In another embodiment, the main processor 81 may also be configured to perform the following operations: It is responsible for receiving an additional first transmission message and an additional second transmission message that are transmitted separately. The additional first transmission message carries the additional messages to be transmitted themselves but does not include the authentication codes of these messages. The second transmission message includes an overall additional sender composite authentication code generated for the plurality of additional messages to be transmitted. The main processor 81 is further configured to generate an additional composite message based on the received additional messages to be transmitted, and transmit the additional composite message along with the received additional sender composite authentication code to the hardware security module 82.

In another embodiment, the hardware security module 82 may further be configured to perform the following operations: It is responsible for generating a receiver composite authentication code based on the additional composite message received from the main processor 81. Using the generated receiver composite authentication code and the received additional sender composite authentication code, it performs security verification on the plurality of additional messages to be transmitted.

For specific details, refer to the description above in conjunction with FIGS. 1 to 5, which will not be repeated here.

FIG. 9 illustrates a schematic diagram of a communication system 1 according to an exemplary embodiment of the present application.

The communication system 1 is exemplarily illustrated as a communication system within a modern vehicle's electronic and electrical (E/E) architecture and includes the communication device 80 as shown in FIG. 8. In more complex implementations, the communication system 1 may also include a Gateway (GW), a Domain Controller (DCU), an Electronic Control Unit (ECU), and a CAN bus. For example, the communication system 1 can be functionally divided into multiple domains (such as the powertrain domain, chassis domain, body domain, cockpit domain, and autonomous driving domain), each domain including at least one domain controller responsible for managing multiple ECUs connected to the CAN bus and for isolating the CAN domain. All these domain controllers communicate across domains through gateways. The communication system may also include other devices such as repeaters.

In FIG. 9, although the communication device 80 is exemplarily implemented as an ECU, the present application is not limited thereto. In fact, the communication device 80 may also be implemented as a domain controller or a gateway. The present application does not specifically limit the number and type of communication devices included in the communication system 1.

It should be understood that the method according to the various examples of the present disclosure can be achieved by computer programs/software. These software programs can be loaded into the working memory of the processor and, when executed, perform the methods according to the various examples of the present disclosure.

According to another embodiment of the present disclosure, a computer program product comprising a computer program is provided, wherein the computer program is configured to, when executed on a computer or stored on a computer-readable storage medium (e.g., CD-ROM), perform the methods according to various embodiments of the present disclosure.
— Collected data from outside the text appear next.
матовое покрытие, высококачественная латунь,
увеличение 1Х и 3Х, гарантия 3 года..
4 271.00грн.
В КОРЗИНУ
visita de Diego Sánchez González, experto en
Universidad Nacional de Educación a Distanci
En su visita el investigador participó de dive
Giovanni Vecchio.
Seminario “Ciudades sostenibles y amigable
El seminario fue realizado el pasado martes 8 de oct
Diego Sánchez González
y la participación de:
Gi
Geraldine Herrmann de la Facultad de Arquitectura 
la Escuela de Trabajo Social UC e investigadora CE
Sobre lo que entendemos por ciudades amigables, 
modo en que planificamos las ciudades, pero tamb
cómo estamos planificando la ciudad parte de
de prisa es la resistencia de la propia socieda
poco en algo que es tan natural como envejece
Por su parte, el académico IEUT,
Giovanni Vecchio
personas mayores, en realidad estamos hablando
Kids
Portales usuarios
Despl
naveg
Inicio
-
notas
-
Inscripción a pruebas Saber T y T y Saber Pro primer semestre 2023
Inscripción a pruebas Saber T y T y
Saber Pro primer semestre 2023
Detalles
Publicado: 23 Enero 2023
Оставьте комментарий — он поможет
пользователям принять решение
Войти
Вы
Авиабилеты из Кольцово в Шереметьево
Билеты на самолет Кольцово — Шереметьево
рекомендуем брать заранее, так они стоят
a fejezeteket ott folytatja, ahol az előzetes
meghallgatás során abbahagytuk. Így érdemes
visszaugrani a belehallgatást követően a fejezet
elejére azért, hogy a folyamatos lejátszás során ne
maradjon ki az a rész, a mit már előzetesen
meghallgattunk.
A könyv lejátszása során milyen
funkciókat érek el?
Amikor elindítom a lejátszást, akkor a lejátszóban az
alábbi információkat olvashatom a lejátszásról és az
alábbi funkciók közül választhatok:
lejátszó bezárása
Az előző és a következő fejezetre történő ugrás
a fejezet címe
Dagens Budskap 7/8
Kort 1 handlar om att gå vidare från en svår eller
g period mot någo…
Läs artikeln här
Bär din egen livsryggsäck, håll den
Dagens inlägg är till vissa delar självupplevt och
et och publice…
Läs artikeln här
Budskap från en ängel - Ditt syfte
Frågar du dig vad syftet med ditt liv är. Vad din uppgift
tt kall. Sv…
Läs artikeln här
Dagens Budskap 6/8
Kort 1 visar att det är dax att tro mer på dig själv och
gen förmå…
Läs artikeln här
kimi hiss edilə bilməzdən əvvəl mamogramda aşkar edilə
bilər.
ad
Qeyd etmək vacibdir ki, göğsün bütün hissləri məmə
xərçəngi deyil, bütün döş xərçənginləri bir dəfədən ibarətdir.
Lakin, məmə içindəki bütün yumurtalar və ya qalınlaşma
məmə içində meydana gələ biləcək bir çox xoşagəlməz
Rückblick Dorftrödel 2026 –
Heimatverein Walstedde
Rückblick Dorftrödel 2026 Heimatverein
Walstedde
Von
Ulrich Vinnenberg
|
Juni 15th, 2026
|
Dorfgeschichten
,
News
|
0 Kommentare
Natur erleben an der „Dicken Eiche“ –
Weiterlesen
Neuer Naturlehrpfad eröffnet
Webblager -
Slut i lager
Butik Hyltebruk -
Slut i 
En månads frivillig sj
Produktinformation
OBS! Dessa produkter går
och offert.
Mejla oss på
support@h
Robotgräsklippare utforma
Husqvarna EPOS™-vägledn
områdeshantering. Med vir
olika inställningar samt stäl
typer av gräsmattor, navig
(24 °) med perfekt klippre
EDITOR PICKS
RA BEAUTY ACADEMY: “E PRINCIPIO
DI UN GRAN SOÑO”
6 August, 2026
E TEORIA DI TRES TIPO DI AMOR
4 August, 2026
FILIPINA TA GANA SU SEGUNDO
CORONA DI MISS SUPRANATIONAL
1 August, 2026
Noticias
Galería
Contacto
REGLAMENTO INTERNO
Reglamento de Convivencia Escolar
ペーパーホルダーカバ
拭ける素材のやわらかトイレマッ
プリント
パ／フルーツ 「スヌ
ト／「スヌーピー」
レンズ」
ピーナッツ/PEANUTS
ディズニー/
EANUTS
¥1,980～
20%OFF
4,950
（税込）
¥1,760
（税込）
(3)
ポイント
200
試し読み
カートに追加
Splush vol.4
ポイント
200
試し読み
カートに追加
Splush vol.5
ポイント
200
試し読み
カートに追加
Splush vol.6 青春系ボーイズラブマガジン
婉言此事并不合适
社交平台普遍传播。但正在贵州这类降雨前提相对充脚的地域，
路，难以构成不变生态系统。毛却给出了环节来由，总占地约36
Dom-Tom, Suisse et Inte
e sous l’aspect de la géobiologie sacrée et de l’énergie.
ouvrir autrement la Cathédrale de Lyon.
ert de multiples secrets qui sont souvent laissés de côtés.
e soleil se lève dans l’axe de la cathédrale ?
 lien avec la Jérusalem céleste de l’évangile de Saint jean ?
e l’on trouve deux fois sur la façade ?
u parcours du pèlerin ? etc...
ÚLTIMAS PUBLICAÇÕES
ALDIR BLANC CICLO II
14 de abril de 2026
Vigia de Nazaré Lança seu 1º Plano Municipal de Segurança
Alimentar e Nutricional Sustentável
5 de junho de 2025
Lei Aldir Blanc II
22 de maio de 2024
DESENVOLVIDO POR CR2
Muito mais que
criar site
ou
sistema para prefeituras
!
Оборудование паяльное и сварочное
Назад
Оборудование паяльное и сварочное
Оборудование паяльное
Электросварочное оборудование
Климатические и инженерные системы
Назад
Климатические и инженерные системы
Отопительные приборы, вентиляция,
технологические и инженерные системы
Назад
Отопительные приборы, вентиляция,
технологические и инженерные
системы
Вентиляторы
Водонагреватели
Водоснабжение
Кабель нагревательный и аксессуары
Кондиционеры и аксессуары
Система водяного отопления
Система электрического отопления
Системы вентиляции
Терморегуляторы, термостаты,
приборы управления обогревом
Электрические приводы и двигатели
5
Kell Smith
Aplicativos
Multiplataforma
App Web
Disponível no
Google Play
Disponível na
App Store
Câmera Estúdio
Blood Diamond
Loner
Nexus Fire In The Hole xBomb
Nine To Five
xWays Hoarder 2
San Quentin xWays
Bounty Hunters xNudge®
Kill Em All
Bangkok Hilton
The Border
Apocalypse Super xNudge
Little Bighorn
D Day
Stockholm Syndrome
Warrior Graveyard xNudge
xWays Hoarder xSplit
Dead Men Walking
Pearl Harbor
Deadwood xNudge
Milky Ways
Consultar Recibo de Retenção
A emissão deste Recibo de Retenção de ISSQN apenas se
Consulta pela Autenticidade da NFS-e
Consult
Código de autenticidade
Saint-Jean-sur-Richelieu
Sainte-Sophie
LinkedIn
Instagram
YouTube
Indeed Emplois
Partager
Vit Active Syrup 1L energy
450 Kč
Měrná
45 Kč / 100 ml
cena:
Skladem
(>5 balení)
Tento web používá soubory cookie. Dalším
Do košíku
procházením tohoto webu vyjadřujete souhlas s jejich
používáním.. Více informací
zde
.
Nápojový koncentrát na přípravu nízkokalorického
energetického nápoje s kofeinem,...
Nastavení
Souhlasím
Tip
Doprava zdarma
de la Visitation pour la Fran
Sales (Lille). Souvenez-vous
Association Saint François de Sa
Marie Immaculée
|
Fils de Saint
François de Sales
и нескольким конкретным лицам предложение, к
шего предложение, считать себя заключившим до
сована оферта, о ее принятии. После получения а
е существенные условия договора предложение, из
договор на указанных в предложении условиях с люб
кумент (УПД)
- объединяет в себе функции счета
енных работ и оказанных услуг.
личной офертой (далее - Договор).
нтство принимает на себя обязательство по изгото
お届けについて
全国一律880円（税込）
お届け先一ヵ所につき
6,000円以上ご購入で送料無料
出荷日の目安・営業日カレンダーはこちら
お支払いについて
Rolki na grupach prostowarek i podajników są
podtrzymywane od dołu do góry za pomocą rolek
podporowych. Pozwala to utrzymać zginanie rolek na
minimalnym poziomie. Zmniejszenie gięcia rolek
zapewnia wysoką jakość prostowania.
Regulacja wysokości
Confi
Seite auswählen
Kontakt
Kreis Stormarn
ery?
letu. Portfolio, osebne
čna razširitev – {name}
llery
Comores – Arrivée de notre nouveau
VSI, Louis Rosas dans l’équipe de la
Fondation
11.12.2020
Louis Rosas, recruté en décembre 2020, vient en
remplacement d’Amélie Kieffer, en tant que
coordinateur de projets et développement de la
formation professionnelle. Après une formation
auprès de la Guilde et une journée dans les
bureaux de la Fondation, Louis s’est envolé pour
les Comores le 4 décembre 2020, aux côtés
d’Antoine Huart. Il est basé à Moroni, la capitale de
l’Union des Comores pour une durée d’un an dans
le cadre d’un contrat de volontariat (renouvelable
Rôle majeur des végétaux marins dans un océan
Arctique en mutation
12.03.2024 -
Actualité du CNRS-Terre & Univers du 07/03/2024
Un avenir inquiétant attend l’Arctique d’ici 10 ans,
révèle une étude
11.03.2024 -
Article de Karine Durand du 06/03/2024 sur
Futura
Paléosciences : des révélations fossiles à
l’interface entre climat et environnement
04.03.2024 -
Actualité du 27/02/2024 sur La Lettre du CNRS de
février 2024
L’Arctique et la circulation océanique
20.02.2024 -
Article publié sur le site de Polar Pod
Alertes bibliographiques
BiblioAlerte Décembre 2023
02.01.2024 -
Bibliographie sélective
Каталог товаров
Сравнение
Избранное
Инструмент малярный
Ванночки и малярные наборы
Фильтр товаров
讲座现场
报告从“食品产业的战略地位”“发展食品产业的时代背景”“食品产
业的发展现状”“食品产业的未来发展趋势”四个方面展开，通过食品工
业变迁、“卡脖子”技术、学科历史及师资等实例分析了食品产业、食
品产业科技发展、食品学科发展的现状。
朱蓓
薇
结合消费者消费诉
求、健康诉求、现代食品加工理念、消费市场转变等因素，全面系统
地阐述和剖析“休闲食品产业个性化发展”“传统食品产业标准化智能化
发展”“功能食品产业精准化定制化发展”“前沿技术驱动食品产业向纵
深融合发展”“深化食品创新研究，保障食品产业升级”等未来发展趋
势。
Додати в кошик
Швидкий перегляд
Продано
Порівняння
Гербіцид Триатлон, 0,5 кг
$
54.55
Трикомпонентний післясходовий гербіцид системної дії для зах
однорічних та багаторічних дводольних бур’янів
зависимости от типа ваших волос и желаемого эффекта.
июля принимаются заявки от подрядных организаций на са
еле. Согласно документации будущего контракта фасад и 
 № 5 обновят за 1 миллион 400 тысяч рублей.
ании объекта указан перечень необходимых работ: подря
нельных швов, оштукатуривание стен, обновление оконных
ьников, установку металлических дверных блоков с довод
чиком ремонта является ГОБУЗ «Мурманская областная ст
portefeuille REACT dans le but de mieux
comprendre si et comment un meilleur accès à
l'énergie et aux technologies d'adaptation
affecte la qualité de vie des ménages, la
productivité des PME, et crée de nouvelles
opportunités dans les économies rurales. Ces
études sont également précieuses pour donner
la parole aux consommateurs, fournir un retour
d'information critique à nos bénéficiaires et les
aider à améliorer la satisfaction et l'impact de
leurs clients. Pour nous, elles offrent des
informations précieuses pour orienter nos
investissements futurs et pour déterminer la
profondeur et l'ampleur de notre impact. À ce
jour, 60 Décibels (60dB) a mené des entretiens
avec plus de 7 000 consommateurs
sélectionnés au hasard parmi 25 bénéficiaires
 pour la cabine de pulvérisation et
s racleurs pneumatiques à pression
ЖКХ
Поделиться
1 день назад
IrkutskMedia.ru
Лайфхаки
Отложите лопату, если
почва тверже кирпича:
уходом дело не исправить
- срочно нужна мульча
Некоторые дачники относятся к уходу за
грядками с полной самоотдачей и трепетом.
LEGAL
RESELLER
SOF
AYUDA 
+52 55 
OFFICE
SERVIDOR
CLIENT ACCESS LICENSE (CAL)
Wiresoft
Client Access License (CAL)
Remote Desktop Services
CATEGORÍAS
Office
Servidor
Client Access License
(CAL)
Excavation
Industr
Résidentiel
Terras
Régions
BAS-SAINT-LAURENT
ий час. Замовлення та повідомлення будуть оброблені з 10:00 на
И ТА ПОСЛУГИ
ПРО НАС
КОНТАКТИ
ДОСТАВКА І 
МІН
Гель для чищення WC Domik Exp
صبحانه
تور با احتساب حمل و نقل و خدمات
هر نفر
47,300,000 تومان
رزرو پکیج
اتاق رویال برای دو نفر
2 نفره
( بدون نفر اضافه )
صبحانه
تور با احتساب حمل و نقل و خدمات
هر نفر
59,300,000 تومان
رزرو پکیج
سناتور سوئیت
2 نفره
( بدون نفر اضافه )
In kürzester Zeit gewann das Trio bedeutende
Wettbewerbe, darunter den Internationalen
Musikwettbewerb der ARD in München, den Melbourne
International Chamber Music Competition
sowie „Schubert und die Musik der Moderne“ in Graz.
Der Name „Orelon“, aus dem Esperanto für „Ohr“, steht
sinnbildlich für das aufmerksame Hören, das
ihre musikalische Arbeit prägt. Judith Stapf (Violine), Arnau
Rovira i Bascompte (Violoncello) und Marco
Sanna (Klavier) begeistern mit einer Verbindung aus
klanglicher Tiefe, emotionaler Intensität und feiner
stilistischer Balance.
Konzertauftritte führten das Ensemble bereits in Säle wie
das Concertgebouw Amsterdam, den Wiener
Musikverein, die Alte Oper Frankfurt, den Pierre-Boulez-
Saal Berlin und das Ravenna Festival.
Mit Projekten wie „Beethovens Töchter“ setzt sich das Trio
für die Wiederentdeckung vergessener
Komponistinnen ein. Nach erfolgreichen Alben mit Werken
The machine-readable storage medium may be, for example, an optical storage medium or a solid-state medium supplied together with other hardware or as a part of other hardware.

Although specific embodiments of the present application have been described in detail here, they are provided solely for explanatory purposes and should not be construed as limiting the scope of the present application. Various substitutions, alterations, and modifications may be conceived without departing from the spirit and scope of the present application.